Several people suggested rsnapshot, BackupPC, areca-backup, and rsync. Thank you for all your suggestions, you have been a tremendous help. I have decided to give rsnapshot a try since it was suggested to me that it would actually do what is supposed to do for Windows clients, too (which was initially my perceived show stopper for rsnapshot).
Still, when getting to the implementation, I was a little disappointed by the very permissive access that needs to be provided on the client machines, since the backup is initiated from the backup server. Even the so called more secure suggested solutions seem way too permissive for my taste, since losing the control over the backup system means basically giving total access to the data from all client machines, which is quite a big problem in my opinion.
The data-transfer mechanism employed by rsnapshot is simply
- S ==(connects and reads all data)==> C
- S stores data in the final storage area
What I would consider a better alternative would be a server-initiated dialogue which goes a little like this (S is server, C is client, '=' represent connections via ssh):
- S ---(requests backup initiation procedure)---> C
- S waits for a defined period of time that C connects back to send (already encrypted) data; if it doesn't arrive, it aborts
- S <===(sends encrypted data to be backed up)=== C
- S <-(signals the completion of data transfer)-- C
- S stores the data in the final storage area
On the other hand, the client information is secure since it can be encrypted directly on the client machine and sent only after encryption, the client machine can decide and control what it sends, while the backup server can only store what the client provides. Also, if the server is compromised, the clients' data and system aren't compromised at all, since the data is on the backup machine, but is encrypted with a key only known on the client (and a backup copy of it can be stored somewhere safe).
I am aware this approach can be problematic for permission (user/group preservation), but it doesn't happen if there is a local <-> remote user mapping or simply the numeric IDs are kept.->
I am also aware this means smarter clients and might mean the Windows machine might not be able to implement this completely, but a little more security than "here is all my data" can still be achieved, can't it?
What do other people think? Am I insane or paranoid?
I think I can implement this type of protocol in some scripts (at least one for server and one for clients) and use the backup_script feature of rsnapshot to keep this clean and nice within rsnapshot.
What might prove problematic with this approach is that rsync spedup is lost (might be?) because the copy is done to a temporary directory which, I assume, is empty, so tough luck. Another problem seems to be that every time the backup is done, the client has to encrypt each of the files to backup, which seems to be a real performance penalty, especially if the data to be backed up is quite large.
Is there an encryption layer that does this automatically at file level in the same/similar manner that LUKS does for entire block devices? Having the right file names, but with scrambled/encrypted contents seems to be the ideal solution from this PoV.
Thanks for reading and possible suggestions you might point me to.
P.S.: I just thought of this, if there was an encryption layer implemented with fuse which is mounted in some directory on the client machine, the default rsnapshot mechanism could actually work, and this would mitigate the data accessibility issue and the performance issue since that file system could be contained within a chroot and the encryption/scrambling would be done transparently on the client, so no data is plainly accessible.

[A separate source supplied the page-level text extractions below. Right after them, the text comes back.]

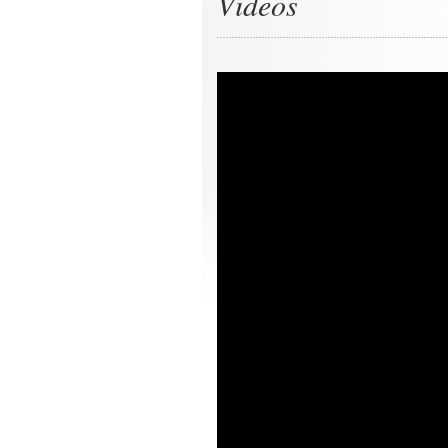
Videos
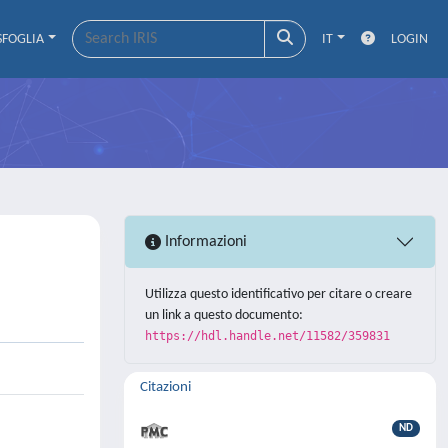
SFOGLIA
IT
LOGIN
Informazioni
Utilizza questo identificativo per citare o creare
un link a questo documento:
https://hdl.handle.net/11582/359831
Citazioni
ND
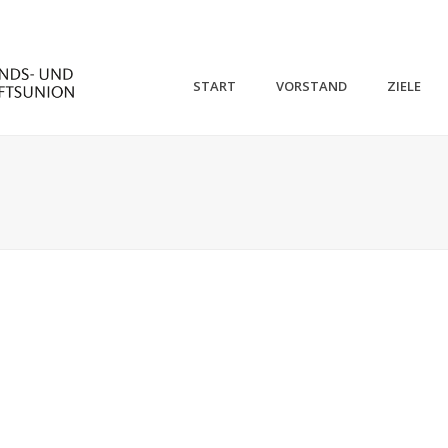
START
VORSTAND
ZIELE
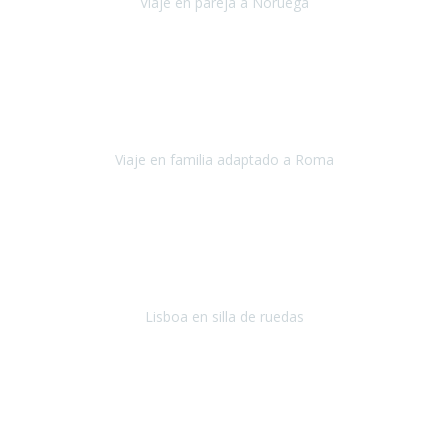
Viaje en pareja a Noruega
Noruega
Agosto 2022
Sinceramente disfrutar con la familia y la tranquilidad que nos dáis
en Travel Xperience es lo mejor del viaje. Sin problemas y con la
confianza plena en que todo iba a salir bien.
Viaje en familia adaptado a Roma
Roma y Pompeya
Julio 2022
En general: súper súper súper bien!
Habitación bien adaptada
,
gente muy amable y dispuesta, guias y tours muy adecuados.... y
todo muy bien organizado! Así da gusto..!
Lisboa en silla de ruedas
Lisboa
agosto de 2022
Era mi primer viaje en avión, elegí como destino la ciudad de la luz,
París. Y no me defraudó. Fue una semana increíble, desde la ida, en
Sevilla, hasta la vuelta.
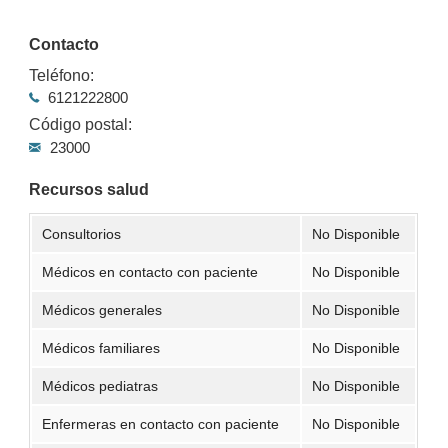
Contacto
Teléfono:
6121222800
Código postal:
23000
Recursos salud
Consultorios
No Disponible
Médicos en contacto con paciente
No Disponible
Médicos generales
No Disponible
Médicos familiares
No Disponible
Médicos pediatras
No Disponible
Enfermeras en contacto con paciente
No Disponible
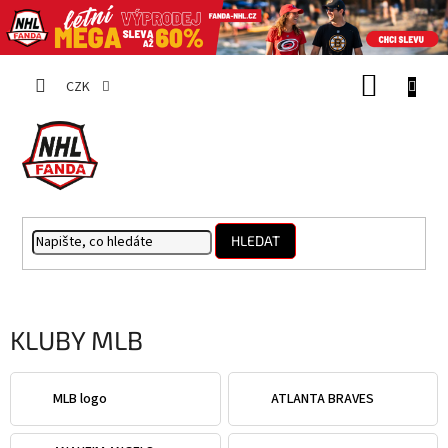
Přejít
NÁKUP
na
CZK
obsah
KOŠÍK
HLEDAT
KLUBY MLB
MLB logo
ATLANTA BRAVES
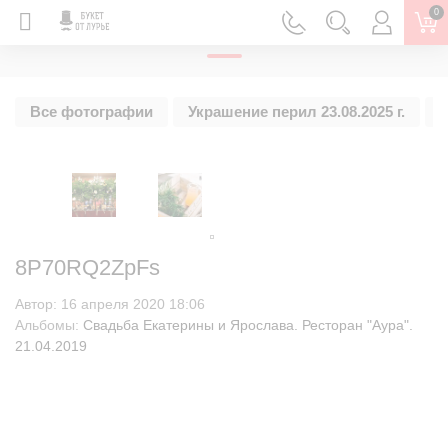
0
ГЛАВНАЯ
Все фотографии
Украшение перил 23.08.2025 г.
У
8P70RQ2ZpFs
Автор:
16 апреля 2020 18:06
Альбомы:
Свадьба Екатерины и Ярослава. Ресторан "Аура".
21.04.2019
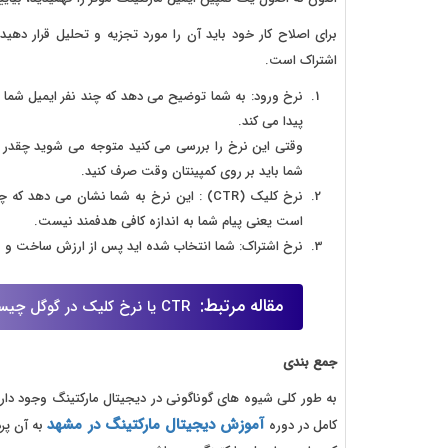
برای اصلاح کار خود باید آن را مورد تجزیه و تحلیل قرار دهید.
اشتراک است.
نرخ ورود: به شما توضیح می دهد که چند نفر ایمیل شما ر
پیدا می کند.
وقتی این نرخ را بررسی می کنید متوجه می شوید چقدر با 
شما باید بر روی کمپینتان وقت صرف کنید.
نرخ کلیک (CTR) : این نرخ به شما نشان می ده
است یعنی پیام شما به اندازه کافی هدفمند نیست.
نرخ اشتراک: شما انتخاب شده اید پس از ارزش ساخت و نو
مقاله مرتبط:
CTR یا نرخ کلیک در گوگل چیست و چه اهمیتی در سئو سایت دارد؟
جمع بندی
به طور کلی شیوه های گوناگونی در دیجیتال مارکتینگ وجود دا
آموزش دیجیتال مارکتینگ در مشهد
کامل در دوره
به آن پر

Does anybody know such a FUSE implementation that does on-the-fly file encryption?
P.P.S.: EncFS does exactly what I want with its --reverse option which is exactly designed for this purpose:
Normally EncFS provides a plaintext view of data on demand. Normally it stores enciphered data and displays plaintext data. With --reverse it takes as source plaintext data and produces enciphered data on-demand. This can be useful for creating remote encrypted backups, where you do not wish to keep the local files unencrypted.Great!